EXERCISE REQUIREMENTS | Return the entries in their entirety, precisely as given.
START DATASET RECORDS
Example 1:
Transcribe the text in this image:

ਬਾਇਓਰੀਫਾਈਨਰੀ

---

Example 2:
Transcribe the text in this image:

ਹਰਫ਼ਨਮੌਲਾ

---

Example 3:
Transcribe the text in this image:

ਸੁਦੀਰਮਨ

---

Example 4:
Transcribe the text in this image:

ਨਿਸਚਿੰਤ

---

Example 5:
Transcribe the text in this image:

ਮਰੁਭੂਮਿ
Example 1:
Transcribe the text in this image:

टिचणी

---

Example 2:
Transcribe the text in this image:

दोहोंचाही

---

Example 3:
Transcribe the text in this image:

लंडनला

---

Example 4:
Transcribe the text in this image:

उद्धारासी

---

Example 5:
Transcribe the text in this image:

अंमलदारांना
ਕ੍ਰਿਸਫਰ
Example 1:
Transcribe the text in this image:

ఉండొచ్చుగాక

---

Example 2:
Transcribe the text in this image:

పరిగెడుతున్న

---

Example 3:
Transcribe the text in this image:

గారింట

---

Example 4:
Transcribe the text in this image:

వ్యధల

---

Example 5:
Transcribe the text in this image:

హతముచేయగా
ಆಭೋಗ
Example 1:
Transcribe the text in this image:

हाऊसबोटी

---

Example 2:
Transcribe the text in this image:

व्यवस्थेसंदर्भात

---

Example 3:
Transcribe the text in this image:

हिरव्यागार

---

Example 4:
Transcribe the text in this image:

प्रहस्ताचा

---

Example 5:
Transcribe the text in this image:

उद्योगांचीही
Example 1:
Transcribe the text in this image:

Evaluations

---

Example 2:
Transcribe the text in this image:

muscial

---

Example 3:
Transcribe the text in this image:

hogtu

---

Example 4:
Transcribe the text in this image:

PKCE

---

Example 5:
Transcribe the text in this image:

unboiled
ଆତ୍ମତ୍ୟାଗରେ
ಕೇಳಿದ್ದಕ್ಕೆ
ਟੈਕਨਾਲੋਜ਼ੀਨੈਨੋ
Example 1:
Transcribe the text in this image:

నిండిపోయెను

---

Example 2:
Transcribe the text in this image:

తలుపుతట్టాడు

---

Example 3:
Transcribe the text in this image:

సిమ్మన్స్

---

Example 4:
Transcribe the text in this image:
END DATASET RECORDS
OUTPUT |
Example 1:
Transcribe the text in this image:

ਬਾਇਓਰੀਫਾਈਨਰੀ

---

Example 2:
Transcribe the text in this image:

ਹਰਫ਼ਨਮੌਲਾ

---

Example 3:
Transcribe the text in this image:

ਸੁਦੀਰਮਨ

---

Example 4:
Transcribe the text in this image:

ਨਿਸਚਿੰਤ

---

Example 5:
Transcribe the text in this image:

ਮਰੁਭੂਮਿ
Example 1:
Transcribe the text in this image:

टिचणी

---

Example 2:
Transcribe the text in this image:

दोहोंचाही

---

Example 3:
Transcribe the text in this image:

लंडनला

---

Example 4:
Transcribe the text in this image:

उद्धारासी

---

Example 5:
Transcribe the text in this image:

अंमलदारांना
ਕ੍ਰਿਸਫਰ
Example 1:
Transcribe the text in this image:

ఉండొచ్చుగాక

---

Example 2:
Transcribe the text in this image:

పరిగెడుతున్న

---

Example 3:
Transcribe the text in this image:

గారింట

---

Example 4:
Transcribe the text in this image:

వ్యధల

---

Example 5:
Transcribe the text in this image:

హతముచేయగా
ಆಭೋಗ
Example 1:
Transcribe the text in this image:

हाऊसबोटी

---

Example 2:
Transcribe the text in this image:

व्यवस्थेसंदर्भात

---

Example 3:
Transcribe the text in this image:

हिरव्यागार

---

Example 4:
Transcribe the text in this image:

प्रहस्ताचा

---

Example 5:
Transcribe the text in this image:

उद्योगांचीही
Example 1:
Transcribe the text in this image:

Evaluations

---

Example 2:
Transcribe the text in this image:

muscial

---

Example 3:
Transcribe the text in this image:

hogtu

---

Example 4:
Transcribe the text in this image:

PKCE

---

Example 5:
Transcribe the text in this image:

unboiled
ଆତ୍ମତ୍ୟାଗରେ
ಕೇಳಿದ್ದಕ್ಕೆ
ਟੈਕਨਾਲੋਜ਼ੀਨੈਨੋ
Example 1:
Transcribe the text in this image:

నిండిపోయెను

---

Example 2:
Transcribe the text in this image:

తలుపుతట్టాడు

---

Example 3:
Transcribe the text in this image:

సిమ్మన్స్

---

Example 4:
Transcribe the text in this image:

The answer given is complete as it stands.